Foxy Fitzroy is the latest release since last year's Eloquent Elusor release. Foxy has a three-year support horizon, includes tier-1 support for MacOS Mojave, Windows 10, and Ubuntu 20.04 on both amd64 and arm64 platforms, and contains several new features. The Eclipse Foundation has contributed a new tier-one DDS middleware. Security enhancements include contributions from Canonical for additional DDS-Security plugins, particularly the logging plugin which provides the ability to audit security events. Package release has been simplified by adopting a "rolling" release process which includes an automated release migration tool. The AWS RoboMaker team has contributed several tooling features, including a cross-compilation tool which can target ROS 2 workspaces to non-native architectures. According the AWS team,

ROS 2 Foxy is the most secure and reliable ROS distribution to date for production robotics application development.
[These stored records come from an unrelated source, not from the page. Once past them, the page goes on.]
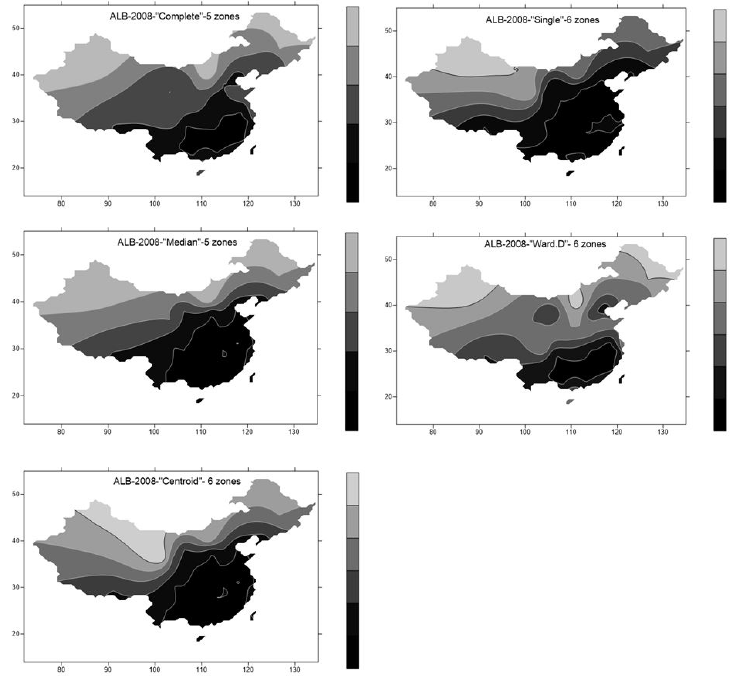
Figure 4. Classification of surface albedo (ALB) using 5 different methods (2008).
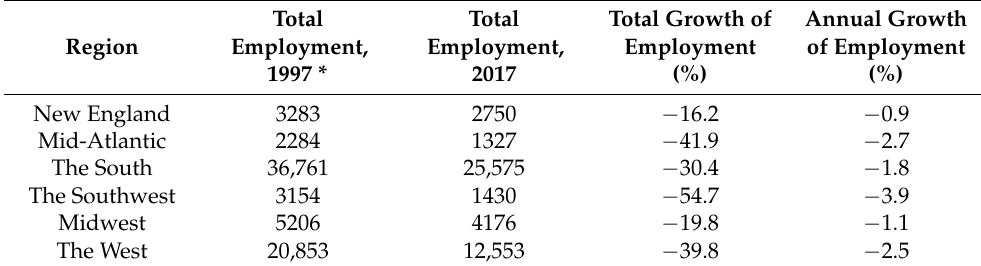
Table 1. Annual growth of employment in the logging industry from 1997 to 2017 [38].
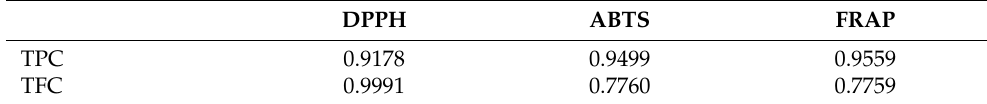
Table 5. Correlation coefficients between the content of TPC and TFC with DPPH, ABTS and FRAP. DPPH ABTS FRAP TPC 0.9178 0.9499 0.9559 TFC 0.9991 0.7760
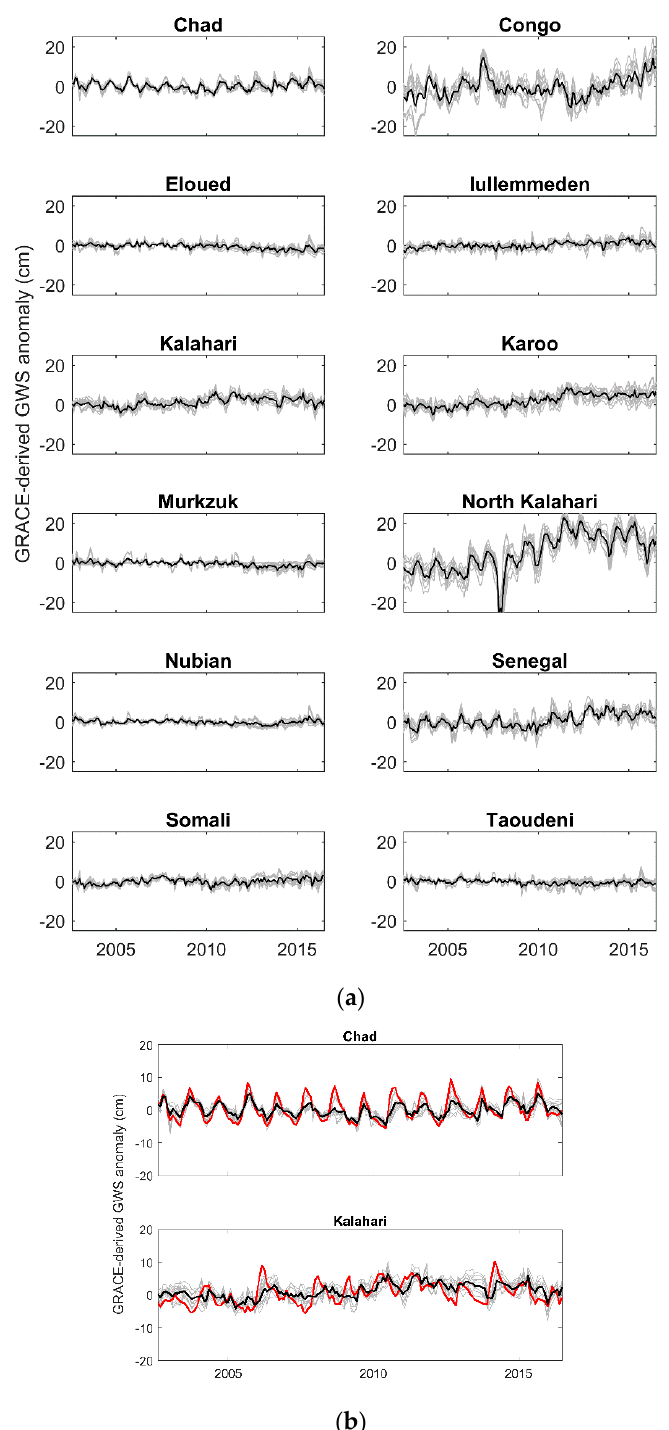
Figure 5. ( a ) Groundwater storage changes ( Δ GWS) estimated from an ensemble of GRACE solutions and LSMs. Solid black line is the ensemble mean, with the grey lines denoting the surrounding range of Δ GWS from the different product combinations. ( b ) Comparison of Δ TWS and estimated Δ GWS between Chad and Kalahari which exemplify the differences in behaviour between the Sahelian (Chad, Iullemmeden) and southern African basins (Karoo, Kalahari). The red line shows the ensemble TWS changes.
ROS is a set of open-source frameworks for robot software development initially developed in 2007 as a tool for academic research. As ROS usage spread to industry, several new requirements such as support for multi-robot teams, realtime systems, and production environments led to a "ground-up" redesign, launched in 2015 as ROS 2. ROS 2 is not technically an operating system, but instead is a "collection of tools, libraries, and conventions that aim to simplify the task of creating complex and robust robot behavior across a wide variety of robotic platforms." ROS 2 provides several high-level packages for common robotics tasks such as motion-planning, mapping, and navigation. The low-level core of ROS 2 consists of a client layer (RCL) that exposes the developer interfaces and an anonymous publish-subscribe middleware layer (RMW) based on the Data Distribution Service (DDS) pub-sub protocol. The DDS middleware supports several implementations; with the Foxy release, the Eclipse foundation's Cyclone DDS implementation is now a tier-one middleware.

Security is a key feature of ROS 2, defined by the DDS-Security specification, which defines five Service Plugin Interfaces (SPI): Authentication, Access control, Cryptographic, Logging, and Data tagging. Until the Foxy Fitzroy release, ROS 2 only supported plugins for the first three SPIs. The latest release includes support for the Logging SPI, which logs security events, such as expected behavior and all security violations; the logs can then be used for security auditing purposes. The default DDS middleware, FastDDS, has also backported support for the SPI plugins to several of its older versions.

AWS was a major contributor to the Foxy release. The AWS Robotics team is part of the ROS 2 Technical Steering Committee and the ROS 2 Tooling Working Group. AWS incorporated ROS 2 into their RoboMaker service which was launched in 2018, and the team has contributed several tooling improvements to the Foxy release. In addition to the cross-cmpiler, AWS contributed tools for metrics collection and data compression updates to the rosbags tool. AWS is also behind an effort to improve the ROS core and underlying dependencies to the ROS project's Quality Level 1, the highest quality standard, before the end of 2020. Currently, these packages are at Quality Level 2; the gaps to be addressed are related to testing and code analysis.

The Foxy Fitzroy release notes and installation binaries are available on the ROS website. The ROS source code is available on GitHub.